We appreciate the opportunity to respond to the letter of Basevi et al. (1). The new recommendations by the American Diabetes Association (ADA) for gestational diabetes mellitus (GDM) screening and diagnosis are level B recommendations (“supportive evidence from well-conducted cohort studies”). As described in our Standards of Medical Care (2), the ADA adopted the consensus recommendations of an international group convened by the International Association of Diabetes and Pregnancy Study Groups (IADPSG), on the basis of the group's extensive review of published and unpublished data from the multinational Hyperglycemia and Adverse Pregnancy Outcome (HAPO) study. The cut points chosen represent those that confer an odds ratio of 1.75, compared with the mean values, for a number of prespecified adverse pregnancy outcomes (3).
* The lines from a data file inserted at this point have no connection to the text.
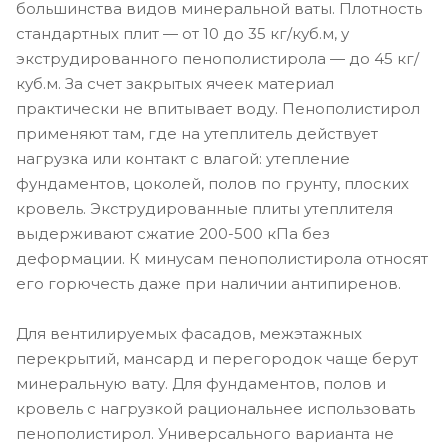
большинства видов минеральной ваты. Плотность
стандартных плит — от 10 до 35 кг/куб.м, у
экструдированного пенополистирола — до 45 кг/
куб.м. За счет закрытых ячеек материал
практически не впитывает воду. Пенополистирол
применяют там, где на утеплитель действует
нагрузка или контакт с влагой: утепление
фундаментов, цоколей, полов по грунту, плоских
кровель. Экструдированные плиты утеплителя
выдерживают сжатие 200-500 кПа без
деформации. К минусам пенополистирола относят
его горючесть даже при наличии антипиренов.
Для вентилируемых фасадов, межэтажных
перекрытий, мансард и перегородок чаще берут
минеральную вату. Для фундаментов, полов и
кровель с нагрузкой рациональнее использовать
пенополистирол. Универсального варианта не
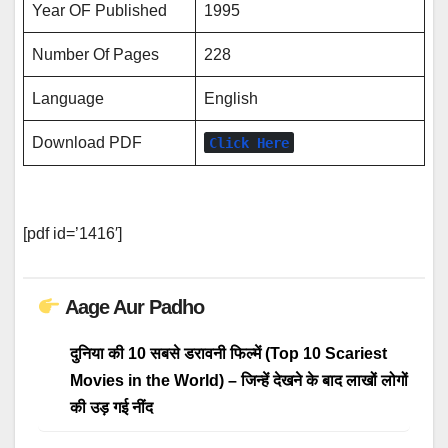
Year OF Published
1995
Number Of Pages
228
Language
English
Download PDF
Click Here
[pdf id=’1416′]
Aage Aur Padho
दुनिया की 10 सबसे डरावनी फिल्में (Top 10 Scariest
Movies in the World) – जिन्हें देखने के बाद लाखों लोगों
की उड़ गई नींद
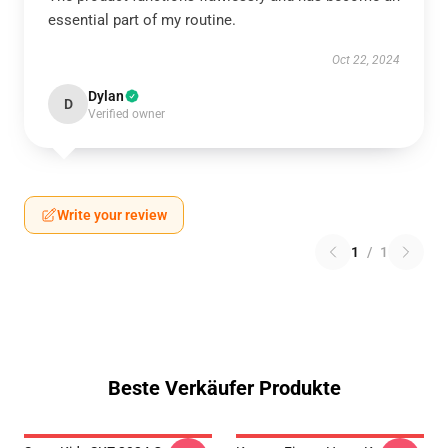
essential part of my routine.
Oct 22, 2024
Dylan
D
Verified owner
Write your review
1
/
1
Beste Verkäufer Produkte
The recommendation for universal GDM screening is not a major change. Prior ADA recommendations were to screen all but very low-risk women (in the U.S., a very small minority of pregnant women), either with a one- or two-step protocol. The fasting plasma glucose (FPG) cut point is only slightly lower than the prior recommendation (95 mg/dL [5.3 mmol/L]). Using an FPG cut point of 126 mg/dL (7 mmol/L) to diagnose GDM is not the standard of care in most systems. In fact, in the HAPO study, women with FPG >105 mg/dL (5.8 mmol/L) were unblinded and not included in the untreated observational cohort for ethical reasons.
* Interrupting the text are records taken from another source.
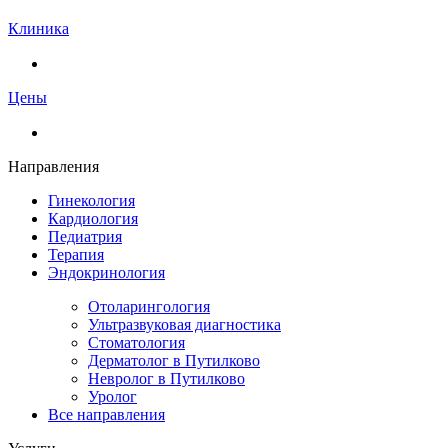
Клиника
Цены
Направления
Гинекология
Кардиология
Педиатрия
Терапия
Эндокринология
Отоларингология
Ультразвуковая диагностика
Стоматология
Дерматолог в Путилково
Невролог в Путилково
Уролог
Bce направления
The main critique of the recommendations is that more women will be diagnosed with GDM because only one abnormal oral glucose tolerance test value is required. The IADPSG group's analyses showed that values at any of the three oral glucose tolerance time points were informative of risk. By definition, women identified with the new criteria who would not have been identified by prior ADA criteria will have milder GDM. We disagree that treatment of GDM has limited benefit beyond reduction in shoulder dystocia. The U.S. study (with diagnostic criteria similar to the IADPSG criteria) showed significant reductions in rates of primary cesarean section and in preeclampsia and gestational hypertension with identification and treatment of mild GDM (4). Both the U.S. and Australian studies showed significant reductions in macrosomia (a known risk factor for future obesity and diabetes) (4,5). The latter study showed improved postpartum measures of maternal quality of life and lower rates of depression (5). In the U.S. study, 93% of treated women were managed with lifestyle therapy alone. It is likely that the more hyperglycemic women requiring insulin treatment would have been diagnosed by prior criteria.
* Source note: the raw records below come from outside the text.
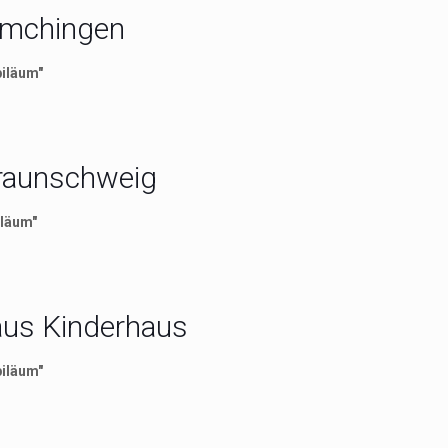
Remchingen
biläum"
Braunschweig
iläum"
aus Kinderhaus
biläum"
For years GDM has been defined differently throughout the world—a patchwork that stymies epidemiological analyses and harmonization of clinical research and care. Prior diagnostic criteria were not based on evidence for pregnancy-related outcomes. The IADPSG recommendations are a highly rational way to identify women at higher risk of adverse pregnancy outcomes—outcomes that can be reduced primarily with lifestyle interventions. The ADA therefore joined numerous diabetes and obstetrical organizations worldwide in adopting these recommendations.
No potential conflicts of interest relevant to this article were reported.